CAIRO (AP) — Undeterred at being interrogated by prosecutors, a popular Egyptian TV satirist was back on the air Friday poking new fun at the international publicity he received after lampooning the Egyptian president.
Bassem Youssef — known as Egypt's Jon Stewart — was interrogated this week for allegedly insulting Islam and the country's leader, questioning that drew criticism from Washington and rights advocates.
In his weekly Friday TV show, Youssef says he "overdid it." He said all the segments on his show called "ElBernameg," or "The Program," wouldn't focus on the country's Islamist President Mohammed Morsi.

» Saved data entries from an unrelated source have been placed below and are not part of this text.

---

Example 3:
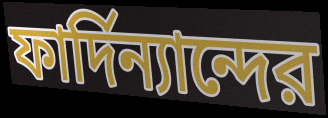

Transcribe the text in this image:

ফার্দিন্যান্দের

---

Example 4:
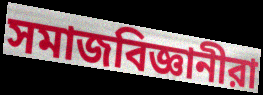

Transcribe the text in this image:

সমাজবিজ্ঞানীরা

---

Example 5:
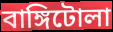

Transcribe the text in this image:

বাঙ্গিটোলা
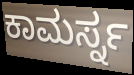
ಕಾಮರ್ಸ್ನ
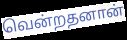
வென்றதனான்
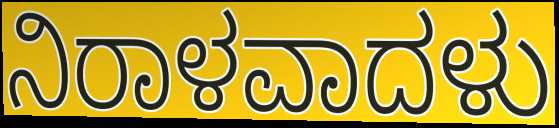
ನಿರಾಳವಾದಳು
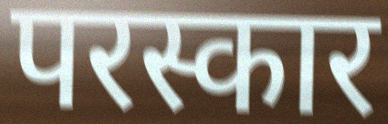
परस्कार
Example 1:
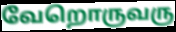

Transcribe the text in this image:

வேறொருவரு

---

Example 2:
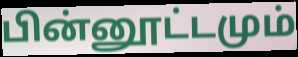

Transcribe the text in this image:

பின்னூட்டமும்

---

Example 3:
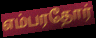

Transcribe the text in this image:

எம்பரதோர்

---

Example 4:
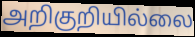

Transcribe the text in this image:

அறிகுறியில்லை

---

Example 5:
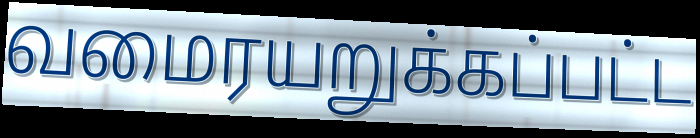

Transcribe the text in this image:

வமைரயறுக்கப்பட்ட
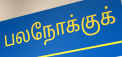
பலநோக்குக்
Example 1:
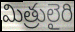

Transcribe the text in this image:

మిత్రులైరి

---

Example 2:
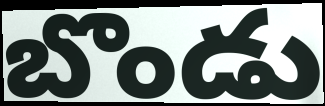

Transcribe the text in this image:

బొండు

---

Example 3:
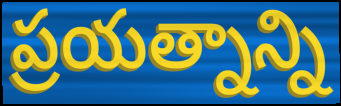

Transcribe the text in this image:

ప్రయత్నాన్ని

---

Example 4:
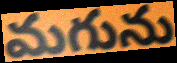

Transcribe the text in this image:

మగును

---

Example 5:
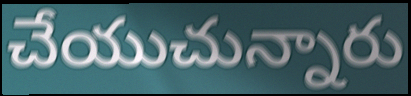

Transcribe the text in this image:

చేయుచున్నారు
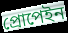
প্রোপেইন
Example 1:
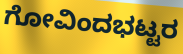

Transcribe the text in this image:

ಗೋವಿಂದಭಟ್ಟರ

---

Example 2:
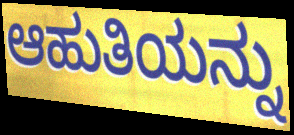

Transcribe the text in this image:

ಆಹುತಿಯನ್ನು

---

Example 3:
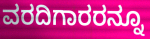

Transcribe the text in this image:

ವರದಿಗಾರರನ್ನೂ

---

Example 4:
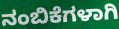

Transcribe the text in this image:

ನಂಬಿಕೆಗಳಾಗಿ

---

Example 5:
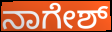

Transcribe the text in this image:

ನಾಗೇಶ್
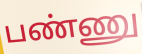
பண்ணு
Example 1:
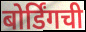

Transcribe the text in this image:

बोर्डिंगची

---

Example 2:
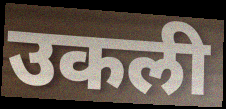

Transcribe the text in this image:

उकली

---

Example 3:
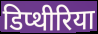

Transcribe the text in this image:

डिप्थीरिया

"Not everything has to be about the president. This isn't fear. I am not pulling back," he said.
Youssef then said sarcastically that after his visit to the attorney general, he had decided not to talk on the show about Morsi — just the attorney general. The television audience, which included one of Egypt's most prominent opposition figures, Hamdeen Sabahi, erupted in applause and laughter.

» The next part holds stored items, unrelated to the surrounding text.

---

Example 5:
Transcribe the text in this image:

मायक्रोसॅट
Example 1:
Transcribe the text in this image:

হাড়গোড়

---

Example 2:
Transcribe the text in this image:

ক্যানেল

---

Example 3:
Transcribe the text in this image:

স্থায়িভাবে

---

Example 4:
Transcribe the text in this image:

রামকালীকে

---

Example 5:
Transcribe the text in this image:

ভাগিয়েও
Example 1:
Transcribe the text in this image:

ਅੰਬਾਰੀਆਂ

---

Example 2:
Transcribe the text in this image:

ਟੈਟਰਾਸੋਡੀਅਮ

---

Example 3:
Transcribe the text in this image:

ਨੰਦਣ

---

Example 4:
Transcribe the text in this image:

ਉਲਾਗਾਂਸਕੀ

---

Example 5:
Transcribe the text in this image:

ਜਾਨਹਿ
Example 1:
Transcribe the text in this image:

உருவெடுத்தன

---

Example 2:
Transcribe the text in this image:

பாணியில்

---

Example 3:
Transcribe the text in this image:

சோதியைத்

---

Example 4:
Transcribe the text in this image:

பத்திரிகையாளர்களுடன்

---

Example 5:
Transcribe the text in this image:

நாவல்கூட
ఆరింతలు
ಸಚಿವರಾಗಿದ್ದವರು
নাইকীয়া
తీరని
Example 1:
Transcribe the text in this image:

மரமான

Then Youssef spent a good part of his show ridiculing both the attorney general and the president.
Responding to a member of Morsi's Muslim Brotherhood party who said in a news clip that Youssef only focuses on the Islamist group and the president, he joked: "They are not two things. They are one."
It was a way of mocking the president's insistence that his policy decisions are made independent of the Brotherhood from which he hails.
On Friday, the U.S. Commission on International Religious Freedom expressed concern about the Egyptian government's application of what it called "blasphemy-like charges," saying they were being used to stifle dissent and limit the freedoms of religion and expression.